Media coverage of Hurricane Irma is too narrow, too distortive

Miyah Powe, Contributing Writer

September saw Hurricane Irma sweep over the southeastern United States as well as many small Caribbean islands. Coverage of the devastating storm reveals not only the the media’s tendency to disproportionately structure news narratives around the interests of Americans, but its affinity for sensationalizing tragedies such as Irma, which, at its peak, was classified as a Category 5 hurricane.

Understandably, the reporting of such a massive hurricane is only as predictable (and therefore unpredictable) as the weather itself. The speedy announcement of key information about the nature of wide-reaching hurricanes like Hurricane Irma is extremely paramount, as it allows those in direct or potential danger to prepare for and/or evacuate from at-risk locations. However, in the race to put out instantaneous information, hysteria can cause inaccuracies and the repression of imperative and veracious material.

Major and minor news stations alike rushed out to the impacted sites in a frenzied and unnecessary attempt to beat other stations and publications to the punch. This is often the story of American news, and has been for decades; the hunger to be the first directly in the action or “on the scene” during a significant national tragedy sometimes overrides and ignores rules of safety and common sense. Most of us have watched a television reporter struggling to stand up in the midst of a downpour and other severe conditions. This image was repeated again and again on every major news station during the coverage of Hurricane Irma because as if, somehow, real-time footage of reporters getting knocked around by the elements will and should encourage viewers to stay in their homes and take the situation seriously.
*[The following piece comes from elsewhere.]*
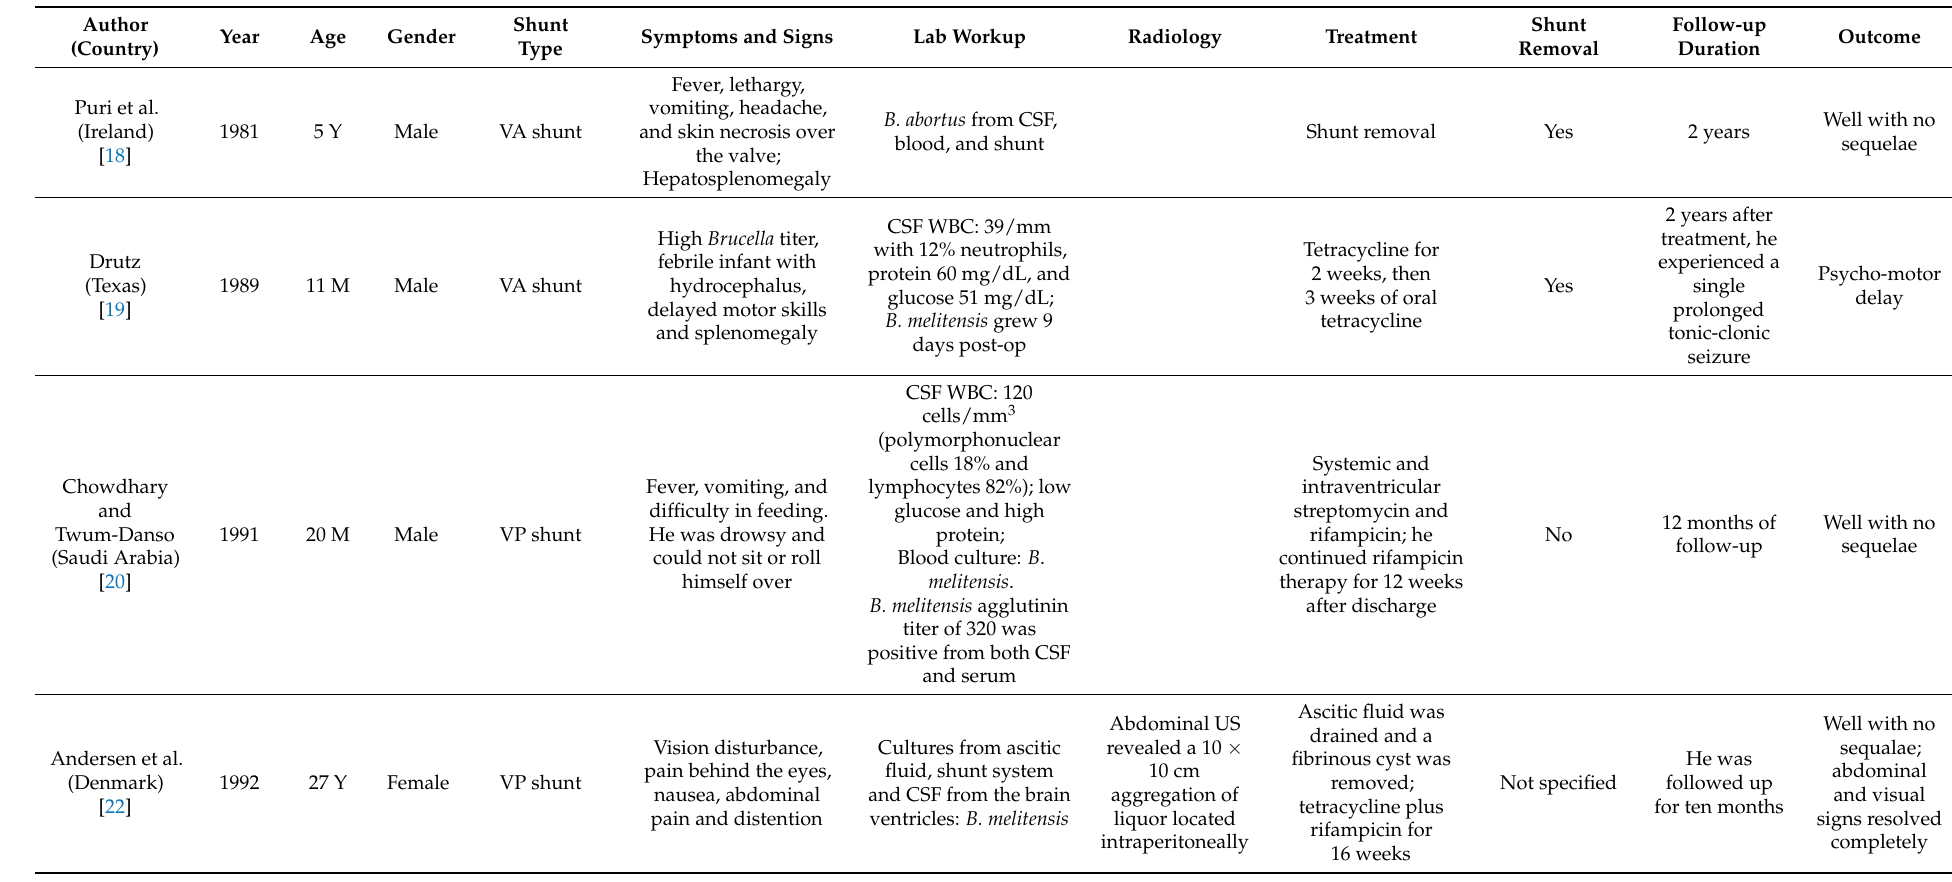
Table 1. A summary of the previously reported cases of Brucella shunt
However, it can also have the opposite effect. Not only is this action extremely dangerous for the reporters broadcasting live from, in many cases, the center of the hurricane, but it can mislead viewers as well. Reporters’ presence in intense weather conditions might cause viewers to think that if stations are willing to risk the lives of their own reporters, then they too will be safe. In most cases these dramatic images are nonessential and transform the reporters, as well as the hurricane itself, into a spectacle. This in and of itself can make the hurricane seem surreal, as opposed to an event grounded in reality.

Much of the airtime on American television has been dedicated to the considerable damage done to southern cities; concurrently, entire Caribbean islands have been devastated without so much as a headline. The media’s narrative of the hurricane is aggressively centered on the United States, even though the same hurricane caused comparable destruction to many Caribbean islands. Approximately 44 people have been killed in these independent island nations and territories.

While the result of a hurricane the size of Irma can cause a major city like Miami to experience power outages for weeks, smaller territories with much skimpier resources, like the U.S. Virgin islands, will be spending the next year struggling to get their power structure reestablished.

American and European governments have responded to the disaster by dispatching support to these Caribbean nations in the form of shipments of water, food, and medical supplies. But most regions are still struggling immensely, and feel largely abandoned and ignored.

Moreover, the United States’s sensationalization of the hurricane certainly detracts from actually helping those living beyond American borders who have been tremendously devastated by the storm.